---- Selected extract

Conversion Options: Contain Image & Annotation
Overview
In the process of converting PDF documents into various formats, ComPDFKit Conversion SDK offers two additional options for users: one option to determine whether images are included in the generated document, and another to decide if annotations from the PDF file are to be retained.
With the "Include Images" option enabled, ComPDFKit Conversion SDK will extract the images from the PDF document and embed them in the corresponding pages and positions in the output file. For areas with overlapping images, ComPDFKit Conversion SDK merges these images into one and embeds it into the exact location on the corresponding page of the output file.
When the "Include Annotations" option is selected, most annotations are converted into raster images and embedded at the respective positions within your document. However, certain types of annotations, such as highlights, underlines, strikeouts, and squiggly, are converted into their respective formatting equivalents in the converted Word, PPT, and HTML documents, and are marked over the corresponding text. It is important to note that the conversion won't be 100% accurate in every instance.

--------
---- Dataset

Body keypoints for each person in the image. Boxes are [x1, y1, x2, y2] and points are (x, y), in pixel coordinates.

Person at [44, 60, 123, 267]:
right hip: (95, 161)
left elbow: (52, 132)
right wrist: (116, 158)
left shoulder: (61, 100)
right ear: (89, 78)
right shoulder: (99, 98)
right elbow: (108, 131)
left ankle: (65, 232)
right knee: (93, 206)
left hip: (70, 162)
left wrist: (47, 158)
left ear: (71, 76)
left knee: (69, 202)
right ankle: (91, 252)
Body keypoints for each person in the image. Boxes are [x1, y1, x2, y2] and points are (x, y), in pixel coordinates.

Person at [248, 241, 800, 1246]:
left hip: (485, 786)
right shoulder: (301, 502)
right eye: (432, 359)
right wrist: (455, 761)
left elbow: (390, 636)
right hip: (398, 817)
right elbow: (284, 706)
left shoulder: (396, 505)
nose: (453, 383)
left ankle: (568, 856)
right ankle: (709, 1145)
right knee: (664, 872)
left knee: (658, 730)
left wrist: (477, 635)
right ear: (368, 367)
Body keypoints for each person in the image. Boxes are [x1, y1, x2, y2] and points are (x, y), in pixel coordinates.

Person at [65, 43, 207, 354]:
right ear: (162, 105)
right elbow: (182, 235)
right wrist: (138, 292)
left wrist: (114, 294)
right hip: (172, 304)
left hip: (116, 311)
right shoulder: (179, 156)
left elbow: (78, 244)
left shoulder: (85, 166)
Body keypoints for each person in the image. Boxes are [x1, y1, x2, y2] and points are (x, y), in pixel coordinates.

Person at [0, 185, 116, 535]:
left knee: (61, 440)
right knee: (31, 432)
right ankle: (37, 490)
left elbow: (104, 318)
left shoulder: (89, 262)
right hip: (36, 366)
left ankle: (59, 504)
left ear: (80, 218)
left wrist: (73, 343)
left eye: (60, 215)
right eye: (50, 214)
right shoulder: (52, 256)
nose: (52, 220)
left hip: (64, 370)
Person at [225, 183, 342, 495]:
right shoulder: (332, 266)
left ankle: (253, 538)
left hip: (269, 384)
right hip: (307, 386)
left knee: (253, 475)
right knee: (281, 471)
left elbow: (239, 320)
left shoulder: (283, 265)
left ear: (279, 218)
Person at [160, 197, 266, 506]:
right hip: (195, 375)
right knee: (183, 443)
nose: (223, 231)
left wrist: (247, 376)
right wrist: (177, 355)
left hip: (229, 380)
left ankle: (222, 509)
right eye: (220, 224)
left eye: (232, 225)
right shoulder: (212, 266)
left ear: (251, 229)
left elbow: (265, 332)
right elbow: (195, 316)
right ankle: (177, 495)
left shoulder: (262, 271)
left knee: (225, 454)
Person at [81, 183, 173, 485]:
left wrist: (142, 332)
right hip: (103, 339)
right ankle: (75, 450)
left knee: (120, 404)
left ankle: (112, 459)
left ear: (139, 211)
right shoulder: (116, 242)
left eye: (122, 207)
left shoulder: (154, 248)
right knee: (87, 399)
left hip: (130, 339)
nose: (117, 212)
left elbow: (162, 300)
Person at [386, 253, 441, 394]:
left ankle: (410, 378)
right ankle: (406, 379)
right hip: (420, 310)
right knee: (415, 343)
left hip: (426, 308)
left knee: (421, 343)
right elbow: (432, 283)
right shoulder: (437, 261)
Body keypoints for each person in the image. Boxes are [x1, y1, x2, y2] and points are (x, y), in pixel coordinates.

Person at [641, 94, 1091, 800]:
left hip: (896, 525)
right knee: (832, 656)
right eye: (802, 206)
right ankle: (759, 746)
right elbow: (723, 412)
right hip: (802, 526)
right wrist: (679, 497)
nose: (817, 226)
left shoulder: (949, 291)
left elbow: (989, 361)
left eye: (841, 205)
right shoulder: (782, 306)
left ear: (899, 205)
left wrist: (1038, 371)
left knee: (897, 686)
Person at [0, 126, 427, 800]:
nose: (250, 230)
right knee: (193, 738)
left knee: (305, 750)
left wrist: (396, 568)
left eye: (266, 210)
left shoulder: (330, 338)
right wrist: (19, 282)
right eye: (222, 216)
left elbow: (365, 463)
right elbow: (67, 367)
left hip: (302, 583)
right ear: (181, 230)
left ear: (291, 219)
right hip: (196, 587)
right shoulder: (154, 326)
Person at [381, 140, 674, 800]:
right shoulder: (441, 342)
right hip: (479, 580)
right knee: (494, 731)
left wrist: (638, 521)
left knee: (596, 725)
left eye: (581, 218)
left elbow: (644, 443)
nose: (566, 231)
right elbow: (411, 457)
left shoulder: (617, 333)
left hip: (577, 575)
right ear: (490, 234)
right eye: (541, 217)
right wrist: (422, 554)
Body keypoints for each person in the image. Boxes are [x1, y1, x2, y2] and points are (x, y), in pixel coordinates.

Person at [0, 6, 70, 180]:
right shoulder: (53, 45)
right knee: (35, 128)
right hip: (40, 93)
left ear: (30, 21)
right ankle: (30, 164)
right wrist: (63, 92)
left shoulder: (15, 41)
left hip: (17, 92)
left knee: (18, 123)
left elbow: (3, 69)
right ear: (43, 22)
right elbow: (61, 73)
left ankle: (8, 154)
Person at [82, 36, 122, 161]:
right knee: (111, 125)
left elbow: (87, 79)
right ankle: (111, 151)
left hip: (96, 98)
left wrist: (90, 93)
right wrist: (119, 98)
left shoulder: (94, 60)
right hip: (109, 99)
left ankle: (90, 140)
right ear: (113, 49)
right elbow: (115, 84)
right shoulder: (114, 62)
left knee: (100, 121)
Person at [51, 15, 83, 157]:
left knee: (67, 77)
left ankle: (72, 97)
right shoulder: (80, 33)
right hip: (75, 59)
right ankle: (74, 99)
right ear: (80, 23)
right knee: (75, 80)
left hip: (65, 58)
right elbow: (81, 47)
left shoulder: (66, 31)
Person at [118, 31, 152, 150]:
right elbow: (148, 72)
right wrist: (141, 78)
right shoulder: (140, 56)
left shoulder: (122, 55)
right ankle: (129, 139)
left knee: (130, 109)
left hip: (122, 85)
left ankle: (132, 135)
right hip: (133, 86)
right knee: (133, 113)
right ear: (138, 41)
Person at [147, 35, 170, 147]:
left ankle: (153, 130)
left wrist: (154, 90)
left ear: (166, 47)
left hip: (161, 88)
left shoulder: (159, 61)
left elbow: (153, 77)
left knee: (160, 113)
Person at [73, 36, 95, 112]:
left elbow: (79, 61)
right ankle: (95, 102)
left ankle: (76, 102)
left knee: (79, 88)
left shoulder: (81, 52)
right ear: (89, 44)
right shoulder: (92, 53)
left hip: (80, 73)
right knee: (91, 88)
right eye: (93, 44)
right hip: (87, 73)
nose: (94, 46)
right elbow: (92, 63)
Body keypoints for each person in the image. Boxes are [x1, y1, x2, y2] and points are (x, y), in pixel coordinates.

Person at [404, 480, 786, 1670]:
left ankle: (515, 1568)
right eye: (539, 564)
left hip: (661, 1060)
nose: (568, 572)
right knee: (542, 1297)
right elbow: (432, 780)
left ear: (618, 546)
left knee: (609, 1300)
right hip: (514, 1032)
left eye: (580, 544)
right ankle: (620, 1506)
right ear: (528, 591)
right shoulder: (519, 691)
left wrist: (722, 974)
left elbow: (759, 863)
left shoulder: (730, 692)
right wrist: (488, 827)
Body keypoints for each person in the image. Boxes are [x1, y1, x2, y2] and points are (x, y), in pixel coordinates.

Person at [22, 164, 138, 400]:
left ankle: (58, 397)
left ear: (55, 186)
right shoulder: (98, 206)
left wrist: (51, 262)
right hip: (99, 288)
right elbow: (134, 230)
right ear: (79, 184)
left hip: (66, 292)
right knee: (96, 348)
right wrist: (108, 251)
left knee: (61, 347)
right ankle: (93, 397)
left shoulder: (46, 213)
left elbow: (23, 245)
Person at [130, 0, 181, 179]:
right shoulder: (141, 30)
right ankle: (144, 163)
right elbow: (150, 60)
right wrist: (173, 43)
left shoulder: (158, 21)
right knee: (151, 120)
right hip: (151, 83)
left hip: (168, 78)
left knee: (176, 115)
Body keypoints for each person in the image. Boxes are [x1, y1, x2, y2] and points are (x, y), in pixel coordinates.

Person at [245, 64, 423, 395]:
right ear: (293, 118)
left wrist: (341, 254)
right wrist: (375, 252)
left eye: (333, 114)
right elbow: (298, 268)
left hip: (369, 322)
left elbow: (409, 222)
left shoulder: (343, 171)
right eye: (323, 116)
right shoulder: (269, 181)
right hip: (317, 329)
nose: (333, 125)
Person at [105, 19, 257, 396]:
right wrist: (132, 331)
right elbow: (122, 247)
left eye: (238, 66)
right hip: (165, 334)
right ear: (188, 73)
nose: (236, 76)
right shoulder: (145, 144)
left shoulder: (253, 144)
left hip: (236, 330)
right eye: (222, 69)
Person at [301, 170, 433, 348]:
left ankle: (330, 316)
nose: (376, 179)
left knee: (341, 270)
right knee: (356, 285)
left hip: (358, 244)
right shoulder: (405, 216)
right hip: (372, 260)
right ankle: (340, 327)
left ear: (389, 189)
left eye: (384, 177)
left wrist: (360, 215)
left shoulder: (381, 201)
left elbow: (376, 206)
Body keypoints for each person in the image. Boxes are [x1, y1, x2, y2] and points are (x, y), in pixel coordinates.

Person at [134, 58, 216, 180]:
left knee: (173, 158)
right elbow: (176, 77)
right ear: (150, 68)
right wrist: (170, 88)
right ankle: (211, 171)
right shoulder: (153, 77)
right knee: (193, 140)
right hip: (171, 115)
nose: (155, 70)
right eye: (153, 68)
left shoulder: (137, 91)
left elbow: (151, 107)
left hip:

--------

Problems to work on:
[A] Answer the following from the conversion-options page:
(i) With "Include Images" enabled, what does the SDK do in areas with overlapping images?
(ii) With "Include Annotations" selected, into what are most annotations converted?
(iii) Which annotation types are turned into formatting equivalents in Word, PPT, and HTML output?
[B] Rewrite the conversion-options page between "Conversion Options: Contain" and "to be retained.", inclusive, swapping "two additional options" for "two extra options".

Solutions below:
[A]
(i) It merges the overlapping images into one and embeds it at the exact location on the corresponding page of the output file.
(ii) Raster images, embedded at the respective positions within the document.
(iii) Highlights, underlines, strikeouts, and squiggly.

[B]
Conversion Options: Contain Image & Annotation
Overview
In the process of converting PDF documents into various formats, ComPDFKit Conversion SDK offers two extra options for users: one option to determine whether images are included in the generated document, and another to decide if annotations from the PDF file are to be retained.